Prawdopodobnie najważniejsze jest to, że kąpiel zaburza mikrobiom naszej skóry: delikatny ekosystem bakterii, grzybów, roztoczy i wirusów, które żyją na (i w) największym organie naszego ciała. Większość z tych drobnoustrojów uważa się za łagodnych pasożytów; żywią się one naszym potem i olejami, nie wpływając na nasze zdrowie. Niewielka liczba powoduje szkodliwe skutki, począwszy od dokuczliwego swędzenia, a skończywszy na zagrażającej życiu infekcji. A niektóre pomagają nam, na przykład zapobiegając osiedlaniu się bardziej niebezpiecznych gatunków.

Clean The New Science of Skin, autor: James Hamblin. Penguin Random House hide caption

toggle caption

Penguin Random House

Badacze są na wczesnym etapie rozwoju pełnego obrazu tego, jak znacząco ta zróżnicowana żywa powłoka wpływa na nasze ogólne zdrowie, a wiele z ich ustaleń sugeruje, że mikroby na naszej skórze są jeszcze ważniejsze, niż wcześniej rozumiano. Od dawna uważa się, że skóra jest naszą pierwszą linią obrony przed patogenami, ale nowe badania sugerują, że początkowa ochrona może pochodzić od mikrobów żyjących na jej powierzchni.

W międzyczasie branża medyczna i kosmetyczna już pracują nad nowymi kategoriami „prebiotycznych” zabiegów i produktów do pielęgnacji skóry, które twierdzą, że kultywują populację korzystnych mikrobów w naszej skórze i pozbywają się tych, które sprawiają kłopoty.

Nowa książka Hamblina, Clean: The New Science of Skin, jest dokumentalnym przeglądem tego przedpotopowego momentu w naszym rozumieniu mikrobiomu skóry. Hamblin rozmawiał z ludźmi o szerokim spektrum wyspecjalizowanych perspektyw: kolekcjonerem historycznych reklam mydła, megafanami minimalistycznej marki kosmetycznej o promiennych policzkach, kilkoma dyrektorami generalnymi, wieloma rodzajami naukowców, w tym „obrzydzaczem”, oraz założycielem stylu leczenia uzależnień, skoncentrowanego na terapeutycznym potencjale ludzkiego dotyku.

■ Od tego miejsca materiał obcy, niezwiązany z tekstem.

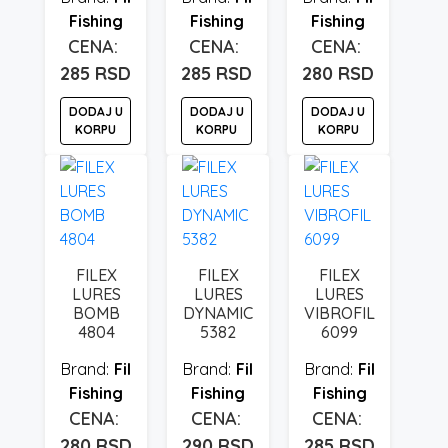
Fishing
Fishing
Fishing
285
RSD
285
RSD
280
RSD
DODAJ U
DODAJ U
DODAJ U
KORPU
KORPU
KORPU
FILEX
FILEX
FILEX
LURES
LURES
LURES
BOMB
DYNAMIC
VIBROFIL
4804
5382
6099
Fil
Fil
Fil
Fishing
Fishing
Fishing
280
RSD
290
RSD
285
RSD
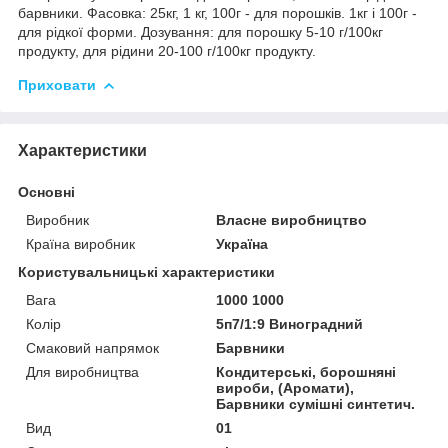
барвники. Фасовка: 25кг, 1 кг, 100г - для порошків. 1кг і 100г -
для рідкої форми. Дозування: для порошку 5-10 г/100кг
продукту, для рідини 20-100 г/100кг продукту.
Приховати
Характеристики
Основні
Виробник
Власне виробництво
Країна виробник
Україна
Користувальницькі характеристики
Вага
1000 1000
Колір
5п7/1:9 Виноградний
Смаковий напрямок
Барвники
Для виробництва
Кондитерські, борошняні
вироби, (Аромати),
Барвники сумішні синтетич.
Вид
01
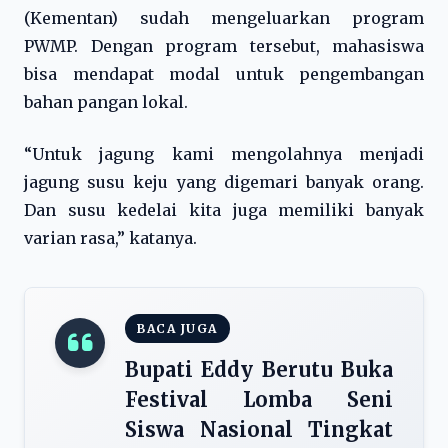
(Kementan) sudah mengeluarkan program
PWMP. Dengan program tersebut, mahasiswa
bisa mendapat modal untuk pengembangan
bahan pangan lokal.
“Untuk jagung kami mengolahnya menjadi
jagung susu keju yang digemari banyak orang.
Dan susu kedelai kita juga memiliki banyak
varian rasa,” katanya.
BACA JUGA
Bupati Eddy Berutu Buka
Festival Lomba Seni
Siswa Nasional Tingkat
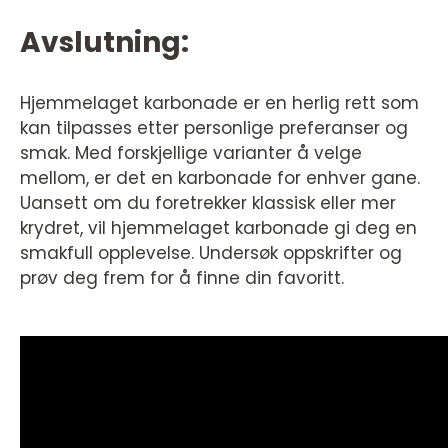
Avslutning:
Hjemmelaget karbonade er en herlig rett som
kan tilpasses etter personlige preferanser og
smak. Med forskjellige varianter å velge
mellom, er det en karbonade for enhver gane.
Uansett om du foretrekker klassisk eller mer
krydret, vil hjemmelaget karbonade gi deg en
smakfull opplevelse. Undersøk oppskrifter og
prøv deg frem for å finne din favoritt.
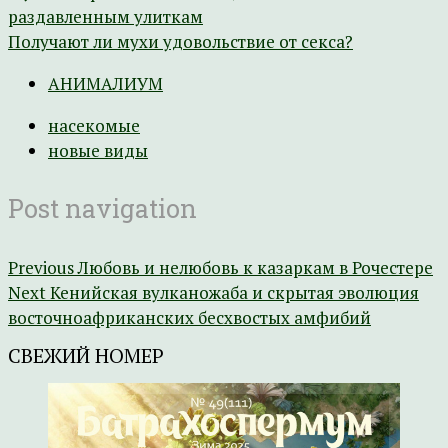
раздавленным улиткам
Получают ли мухи удовольствие от секса?
АНИМАЛИУМ
насекомые
новые виды
Post navigation
Previous
Любовь и нелюбовь к казаркам в Рочестере
Next
Кенийская вулканожаба и скрытая эволюция
восточноафриканских бесхвостых амфибий
СВЕЖИЙ НОМЕР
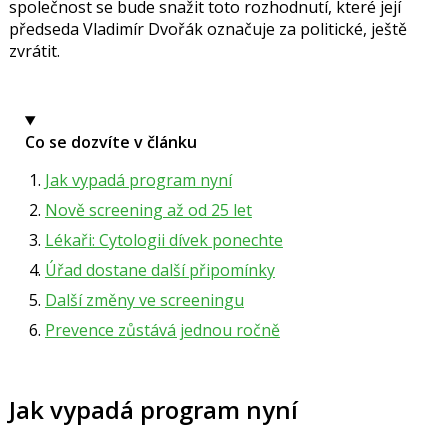
společnost se bude snažit toto rozhodnutí, které její
předseda
Vladimír Dvořák
označuje za politické, ještě
zvrátit.
Co se dozvíte v článku
Jak vypadá program nyní
Nově screening až od 25 let
Lékaři: Cytologii dívek ponechte
Úřad dostane další připomínky
Další změny ve screeningu
Prevence zůstává jednou ročně
Jak vypadá program nyní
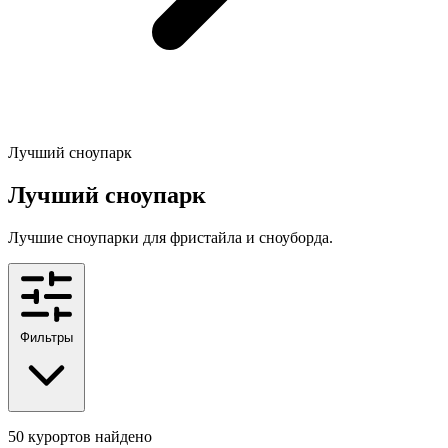
Лучший сноупарк
Лучший сноупарк
Лучшие сноупарки для фристайла и сноуборда.
Фильтры
50
курортов найдено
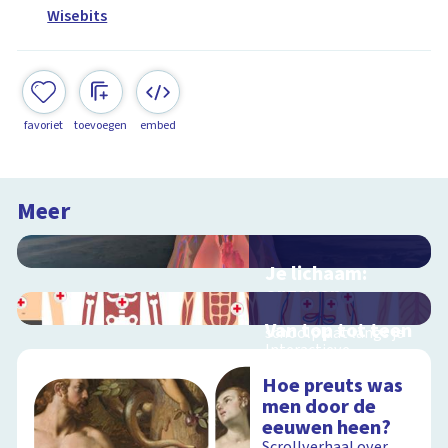
Wisebits
favoriet
toevoegen
embed
Meer
Je lichaam:
organen
Interactieve
Van top tot teen
schoolplaat langs je
Interactieve
organen
schoolplaat over het
Hoe preuts was
menselijk lichaam
men door de
eeuwen heen?
Schoolplaat
Scrollverhaal over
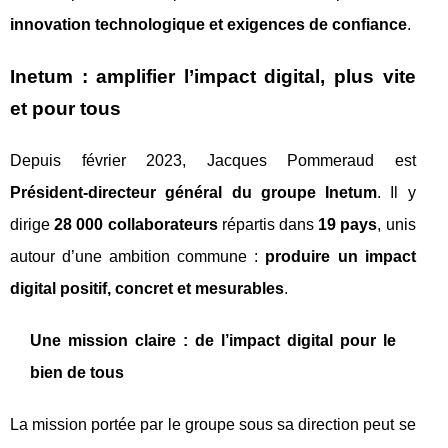
innovation technologique et exigences de confiance
.
Inetum : amplifier l’impact digital, plus vite
et pour tous
Depuis février 2023, Jacques Pommeraud est
Président‑directeur général du groupe Inetum
. Il y
dirige
28 000 collaborateurs
répartis dans
19 pays
, unis
autour d’une ambition commune :
produire un impact
digital positif, concret et mesurables
.
Une mission claire : de l’impact digital pour le
bien de tous
La mission portée par le groupe sous sa direction peut se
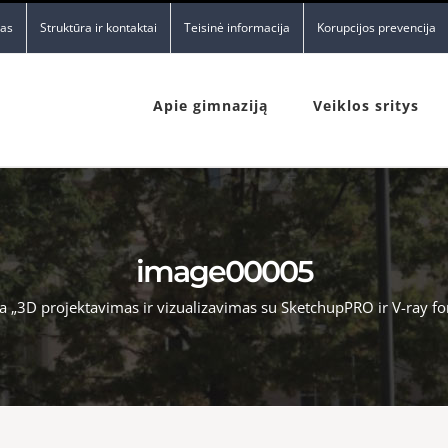
nas
Struktūra ir kontaktai
Teisinė informacija
Korupcijos prevencija
Apie gimnaziją
Veiklos sritys
image00005
„3D projektavimas ir vizualizavimas su SketchupPRO ir V-ray fo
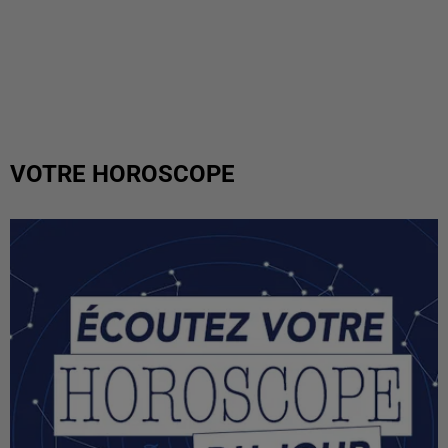
VOTRE HOROSCOPE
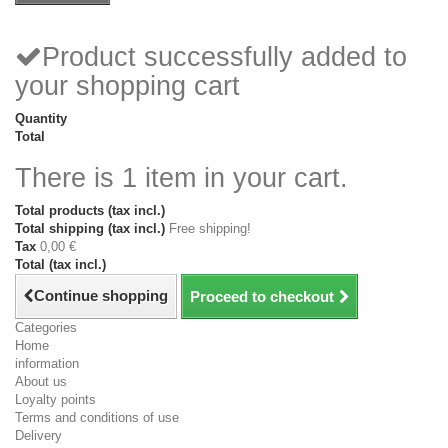
Product successfully added to
your shopping cart
Quantity
Total
There is 1 item in your cart.
Total products (tax incl.)
Total shipping (tax incl.)
Free shipping!
Tax
0,00 €
Total (tax incl.)
Continue shopping
Proceed to checkout
Categories
Home
information
About us
Loyalty points
Terms and conditions of use
Delivery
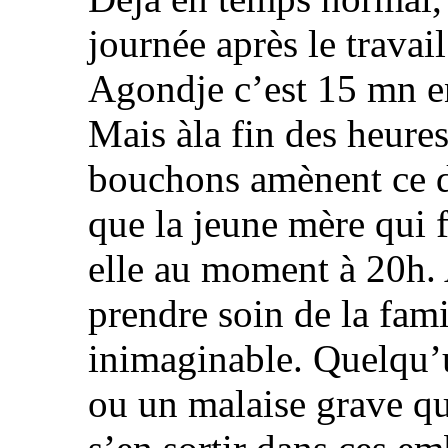
journée après le travai
Agondje c’est 15 mn 
Mais àla fin des heures 
bouchons amènent ce dé
que la jeune mère qui f
elle au moment à 20h.
prendre soin de la fam
inimaginable. Quelqu’u
ou un malaise grave qu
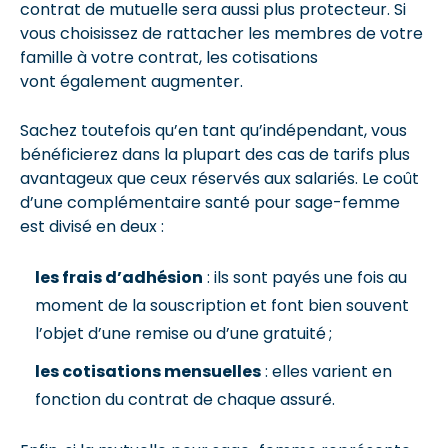
contrat de mutuelle sera aussi plus protecteur. Si
vous choisissez de rattacher les membres de votre
famille à votre contrat, les cotisations
vont également augmenter.
Sachez toutefois qu’en tant qu’indépendant, vous
bénéficierez dans la plupart des cas de tarifs plus
avantageux que ceux réservés aux salariés. Le coût
d’une complémentaire santé pour sage-femme
est divisé en deux :
les frais d’adhésion
: ils sont payés une fois au
moment de la souscription et font bien souvent
l’objet d’une remise ou d’une gratuité ;
les cotisations mensuelles
: elles varient en
fonction du contrat de chaque assuré.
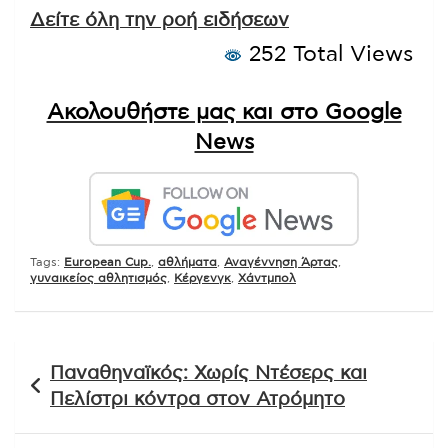
Δείτε όλη την ροή ειδήσεων
252 Total Views
Ακολουθήστε μας και στο Google
News
Tags:
European Cup.
,
αθλήματα
,
Αναγέννηση Άρτας
,
γυναικείος αθλητισμός
,
Κέργενγκ
,
Χάντμπολ
Πλοήγηση
Παναθηναϊκός: Χωρίς Ντέσερς και
άρθρων
Πελίστρι κόντρα στον Ατρόμητο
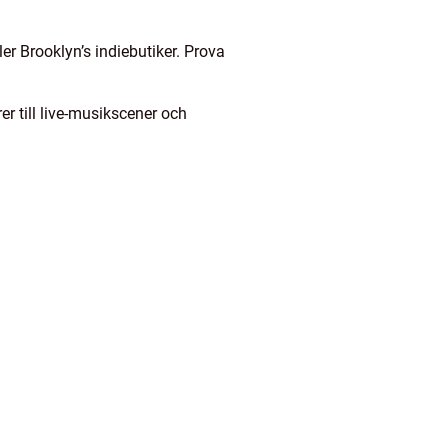
r Brooklyn’s indiebutiker. Prova
er till live-musikscener och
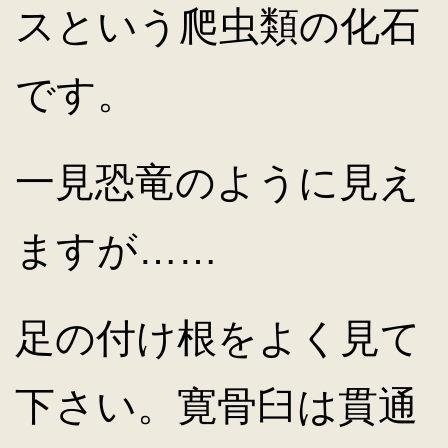
スという爬虫類の化石
です。
一見恐竜のように見え
ますが……
足の付け根をよく見て
下さい。寛骨臼は貫通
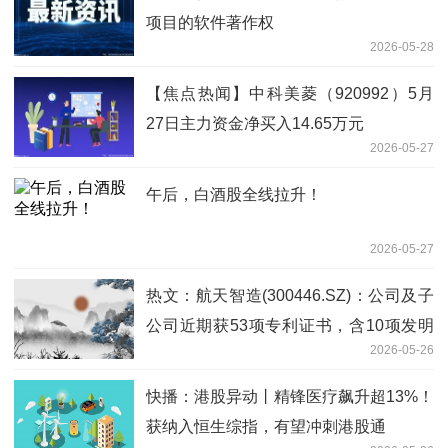
项目的软件著作权
2026-05-28
【焦点热闻】中科美菱（920992）5月
27日主力资金净买入14.65万元
2026-05-27
午后，白酒股全线拉升！
2026-05-27
热文：航天智造(300446.SZ)：公司及子
公司近期获53项专利证书，含10项发明
2026-05-26
专利
快播：港股异动丨精锋医疗飙升超13%！
获纳入恒生综指，有望冲刺港股通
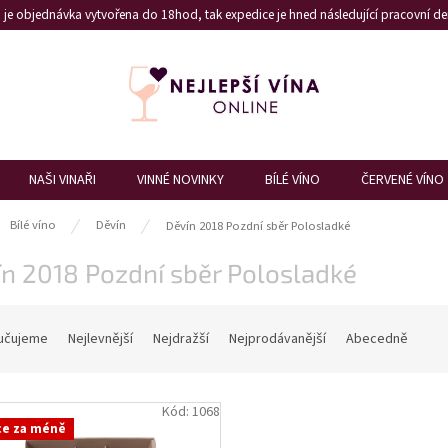
je objednávka vytvořena do 18hod, tak expedice je hned následující pracovní den
NAŠI VINAŘI
VINNÉ NOVINKY
BÍLÉ VÍNO
ČERVENÉ VÍNO
ů
Bílé víno
Děvín
Děvín 2018 Pozdní sběr Polosladké
n 2018 Pozdní sběr Polosladké
učujeme
Nejlevnější
Nejdražší
Nejprodávanější
Abecedně
Kód:
1068
ce za méně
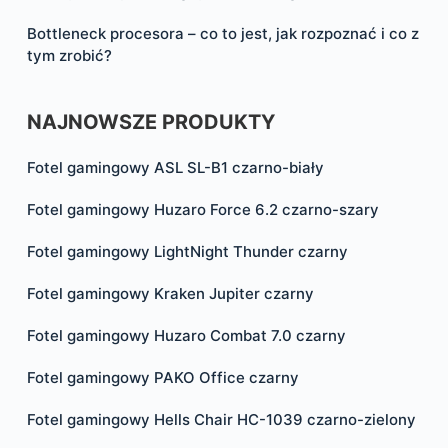
Bottleneck procesora – co to jest, jak rozpoznać i co z
tym zrobić?
NAJNOWSZE PRODUKTY
Fotel gamingowy ASL SL-B1 czarno-biały
Fotel gamingowy Huzaro Force 6.2 czarno-szary
Fotel gamingowy LightNight Thunder czarny
Fotel gamingowy Kraken Jupiter czarny
Fotel gamingowy Huzaro Combat 7.0 czarny
Fotel gamingowy PAKO Office czarny
Fotel gamingowy Hells Chair HC-1039 czarno-zielony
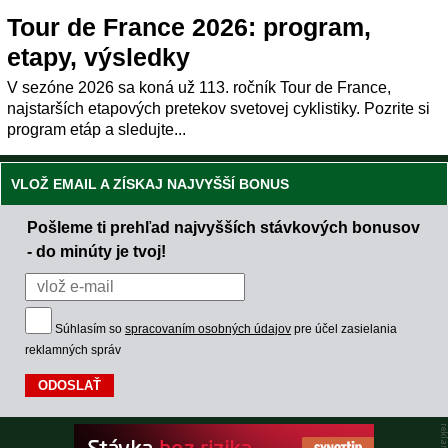
Tour de France 2026: program,
etapy, výsledky
V sezóne 2026 sa koná už 113. ročník Tour de France,
najstarších etapových pretekov svetovej cyklistiky. Pozrite si
program etáp a sledujte...
VLOŽ EMAIL A ZÍSKAJ NAJVYŠŠÍ BONUS
Pošleme ti prehľad najvyšších stávkových bonusov
- do minúty je tvoj!
Súhlasím so
spracovaním osobných údajov
pre účel zasielania
reklamných správ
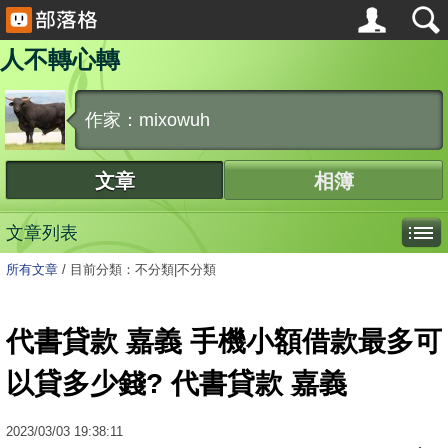
人不轉心轉
作家：mixowuh
文章
相簿
文章列表
所有文章
/
目前分類：不分類|不分類
代書貸款 嘉義 手機小額借款最多可
以貸多少錢? 代書貸款 嘉義
2023
/
03
/
03
19:38:11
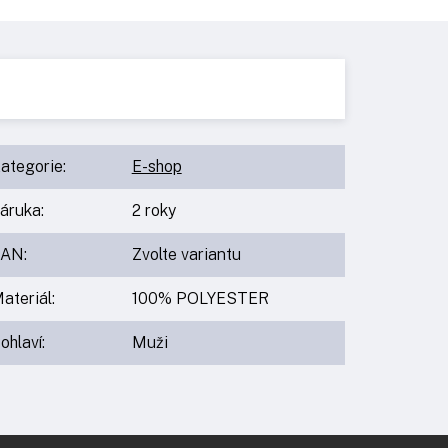
ategorie
:
E-shop
áruka
:
2 roky
EAN
:
Zvolte variantu
ateriál
:
100% POLYESTER
ohlaví
:
Muži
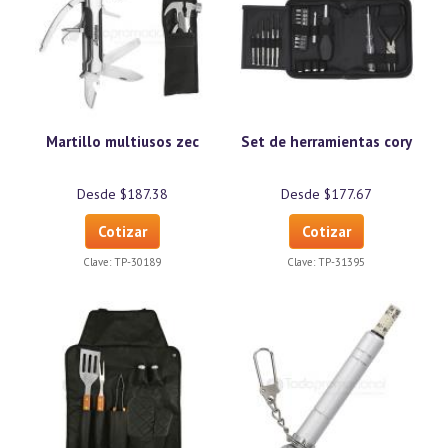
Martillo multiusos zec
Set de herramientas cory
Desde $187.38
Desde $177.67
Cotizar
Cotizar
Clave:
TP-30189
Clave:
TP-31395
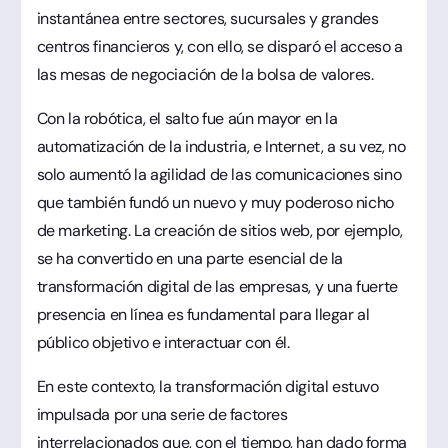
instantánea entre sectores, sucursales y grandes
centros financieros y, con ello, se disparó el acceso a
las mesas de negociación de la bolsa de valores.
Con la robótica, el salto fue aún mayor en la
automatización de la industria, e Internet, a su vez, no
solo aumentó la agilidad de las comunicaciones sino
que también fundó un nuevo y muy poderoso nicho
de marketing. La creación de sitios web, por ejemplo,
se ha convertido en una parte esencial de la
transformación digital de las empresas, y una fuerte
presencia en línea es fundamental para llegar al
público objetivo e interactuar con él.
En este contexto, la transformación digital estuvo
impulsada por una serie de factores
interrelacionados que, con el tiempo, han dado forma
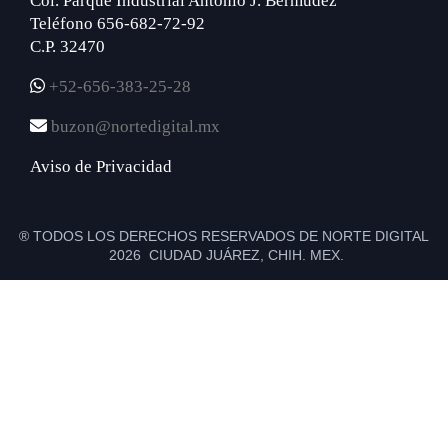
Col. Parque Industrial Antonio J. Bermúdez
Teléfono 656-682-72-92
C.P. 32470
+52-656-383-25-28
buzon@nortedigital.mx
Aviso de Privacidad
® TODOS LOS DERECHOS RESERVADOS DE NORTE DIGITAL
2026 CIUDAD JUÁREZ, CHIH. MEX.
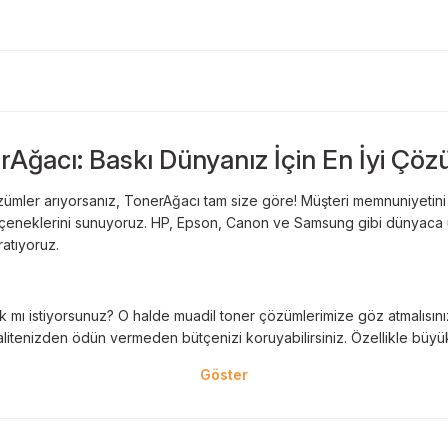
Bu ürüne ilk yorumu siz yapın!
Sitemize ilk yorumu siz yapın!
rAğacı: Baskı Dünyanız İçin En İyi Çöz
Deneyimini Paylaş
Yorum Yaz
ümler arıyorsanız, TonerAğacı tam size göre! Müşteri memnuniyetini es
 seçeneklerini sunuyoruz. HP, Epson, Canon ve Samsung gibi dünyaca ün
ratıyoruz.
 mı istiyorsunuz? O halde muadil toner çözümlerimize göz atmalısınız! 
litenizden ödün vermeden bütçenizi koruyabilirsiniz. Özellikle büyük 
nal kartuş kullanımı oldukça önemlidir. TonerAğacı, HP ve Epson gibi ö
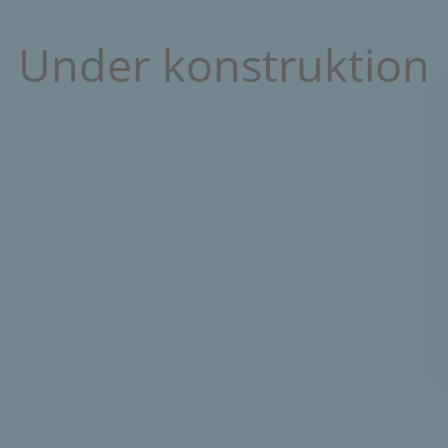
Under konstruktion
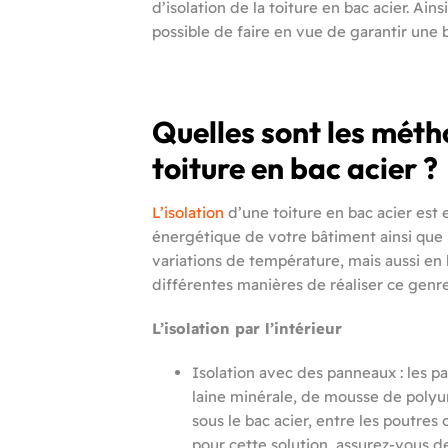
d’isolation de la toiture en bac acier. Ain
possible de faire en vue de garantir une 
Quelles sont les méth
toiture en bac acier ?
L’isolation
d’une toiture en bac acier est e
énergétique de votre bâtiment ainsi que le
variations de température, mais aussi en l
différentes manières de réaliser ce genre 
L’isolation par l’intérieur
Isolation avec des panneaux : les p
laine minérale, de mousse de polyu
sous le bac acier, entre les poutres
pour cette solution, assurez-vous de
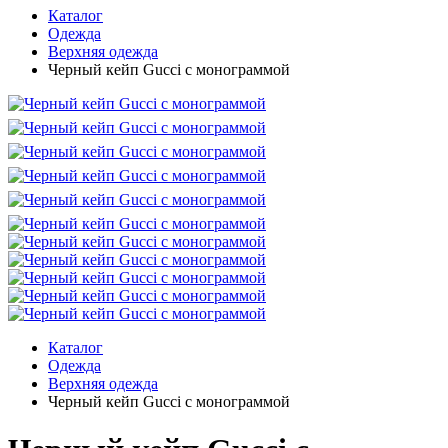
Каталог
Одежда
Верхняя одежда
Черный кейп Gucci с монограммой
Каталог
Одежда
Верхняя одежда
Черный кейп Gucci с монограммой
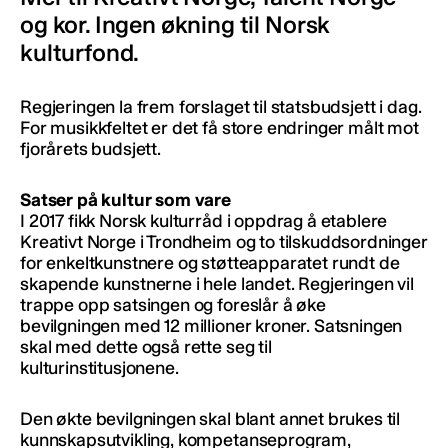
og kor. Ingen økning til Norsk
kulturfond.
Regjeringen la frem forslaget til statsbudsjett i dag.
For musikkfeltet er det få store endringer målt mot
fjorårets budsjett.
Satser på kultur som vare
I 2017 fikk Norsk kulturråd i oppdrag å etablere
Kreativt Norge i Trondheim og to tilskuddsordninger
for enkeltkunstnere og støtteapparatet rundt de
skapende kunstnerne i hele landet. Regjeringen vil
trappe opp satsingen og foreslår å øke
bevilgningen med 12 millioner kroner. Satsningen
skal med dette også rette seg til
kulturinstitusjonene.
Den økte bevilgningen skal blant annet brukes til
kunnskapsutvikling, kompetanseprogram,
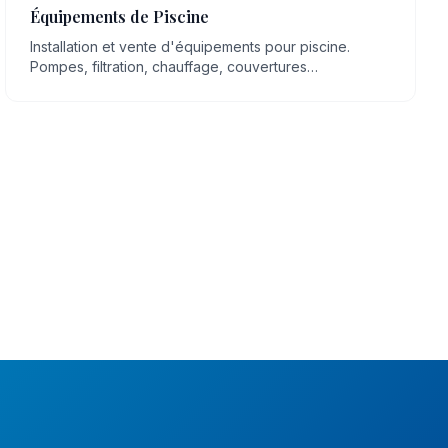
Équipements de Piscine
Installation et vente d'équipements pour piscine.
Pompes, filtration, chauffage, couvertures
automatiques, robots, éclairage LED.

Ale, jak mówi Hamblin, przez większość czasu, kiedy ludzie dowiadują się, że nie brał prysznica od pięciu lat, chcą po prostu wiedzieć, czy śmierdzi. Skrupulatnie wyjaśnia, że nadal często myje ręce mydłem, od czasu do czasu myje włosy, aby pozbyć się wągrów i spłukuje się za każdym razem, gdy jest widocznie brudny. Ale uważa to pytanie za męczące – a także odkrywcze.

„Kulturowo staliśmy się o wiele lepsi, jeśli chodzi o nieosądzanie ludzi o różne rzeczy, ale kiedy ludzie śmierdzą lub nie używają dezodorantu, w jakiś sposób jest w porządku powiedzieć: 'Jesteś obrzydliwy’ lub 'Trzymaj się ode mnie z daleka!’ i to wywołuje śmiech”, mówi. „Staram się przeciwstawić się poczuciu, że istnieje jakiś uniwersalny standard normalności.”

James Hamblin, autor książki Clean: The New Science of Skin. Kasia Cieplak-Mayr hide caption

toggle caption

Kasia Cieplak-Mayr

Rozmawialiśmy z Hamblinem, który jest pisarzem i współgospodarzem podcastu Social Distance dla The Atlantic, o korzyściach i społecznej dynamice rzadszego brania prysznica oraz nadchodzącej fali kosmetyków zoptymalizowanych pod kątem mikrobów.

Ten wywiad został zredagowany dla jasności i długości.

Twoja książka stawia sobie za cel zakwestionowanie pewnych norm kulturowych dotyczących higieny. Jakie rodzaje oczyszczania uważasz za spóźnione do ponownego zbadania, a które są krytyczne?

Istnieje rozróżnienie między „higieną” a „rytuałami oczyszczającymi”, które jest szczególnie ważne w tym momencie. „Higiena” jest terminem bardziej naukowym lub związanym ze zdrowiem publicznym, gdzie naprawdę mówimy o unikaniu chorób lub zachowaniach zapobiegających chorobom. Usuwanie śluzu, wymiocin, krwi, kału… każde zachowanie, które sygnalizuje ludziom: „Troszczę się o to, by nie przenosić na ciebie chorób i jestem osobą bezpieczną, z którą można przebywać”. Obejmowałoby to mycie rąk, mycie zębów, czyszczenie otwartych ran, a nawet noszenie maski. Nie sądzę, aby którakolwiek z tych rzeczy była wymagana do zakwestionowania.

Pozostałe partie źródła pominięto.